*Fragmento citado*
--------------------------------------------------

La localidad de San Pedro sigue siendo epicentro del conflicto por una compleja trama de estafa piramidal centrada en la plataforma de trading de criptomonedas Rainbowex, una operación vinculada a la organización Knight Consortium.
En el centro de esta estafa aparece una figura enigmática, conocida como La China Alí, que en realidad resulta ser una actriz, modelo e influencer indonesia llamada Kristin Natalis, de 27 años.
La fachada del gurú financiero
Durante meses, Kristin, bajo la identidad de La China Alí, emitía señales en canales de Telegram de Knight Consortium, indicando qué activos financieros comprar y vender. Su promesa: ganancias de hasta un 2% diario en dólares. Estas recomendaciones, enviadas seis veces por semana alrededor de las 22 horas, hicieron creer a muchos que estaban ante una experta en finanzas. Pero la realidad era muy diferente.
Kristin Natalis no era ningún gurú financiero. En su verdadero perfil, accesible en diversas plataformas de trabajo freelance, se presenta como una actriz y modelo disponible para "ayudar a crecer negocios o marcas como vocera o modelo".

--------------------------------------------------

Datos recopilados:
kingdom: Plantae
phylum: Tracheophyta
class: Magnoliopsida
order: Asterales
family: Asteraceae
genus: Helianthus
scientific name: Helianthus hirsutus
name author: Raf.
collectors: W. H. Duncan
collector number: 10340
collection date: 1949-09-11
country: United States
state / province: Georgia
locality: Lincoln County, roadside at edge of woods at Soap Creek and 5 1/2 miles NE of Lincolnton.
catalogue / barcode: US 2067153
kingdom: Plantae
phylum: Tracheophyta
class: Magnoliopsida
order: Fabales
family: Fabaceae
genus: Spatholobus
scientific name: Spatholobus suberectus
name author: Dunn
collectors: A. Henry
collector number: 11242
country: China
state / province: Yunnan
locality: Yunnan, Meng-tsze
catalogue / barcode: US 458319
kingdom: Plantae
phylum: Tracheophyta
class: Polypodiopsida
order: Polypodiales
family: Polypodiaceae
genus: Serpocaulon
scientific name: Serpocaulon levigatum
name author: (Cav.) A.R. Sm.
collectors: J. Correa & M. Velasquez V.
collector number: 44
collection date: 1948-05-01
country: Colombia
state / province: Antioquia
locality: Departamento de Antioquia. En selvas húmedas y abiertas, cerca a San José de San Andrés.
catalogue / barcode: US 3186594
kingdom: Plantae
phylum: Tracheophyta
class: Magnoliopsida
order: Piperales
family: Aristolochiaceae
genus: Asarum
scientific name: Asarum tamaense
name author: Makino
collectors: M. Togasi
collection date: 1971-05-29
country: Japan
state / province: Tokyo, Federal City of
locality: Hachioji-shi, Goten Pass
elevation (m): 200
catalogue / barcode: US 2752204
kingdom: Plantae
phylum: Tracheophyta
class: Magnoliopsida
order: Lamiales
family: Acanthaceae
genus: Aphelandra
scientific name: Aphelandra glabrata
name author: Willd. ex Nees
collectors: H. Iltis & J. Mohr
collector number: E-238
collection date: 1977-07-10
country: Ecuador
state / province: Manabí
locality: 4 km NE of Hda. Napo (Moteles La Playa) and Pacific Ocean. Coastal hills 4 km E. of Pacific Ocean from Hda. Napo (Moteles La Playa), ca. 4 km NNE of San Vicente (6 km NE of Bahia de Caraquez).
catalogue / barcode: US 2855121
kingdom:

--------------------------------------------------

*Instrucciones a seguir*
Enumera las plataformas y organizaciones que el fragmento citado menciona con nombre propio.

*Solución*
Rainbowex, Knight Consortium y Telegram.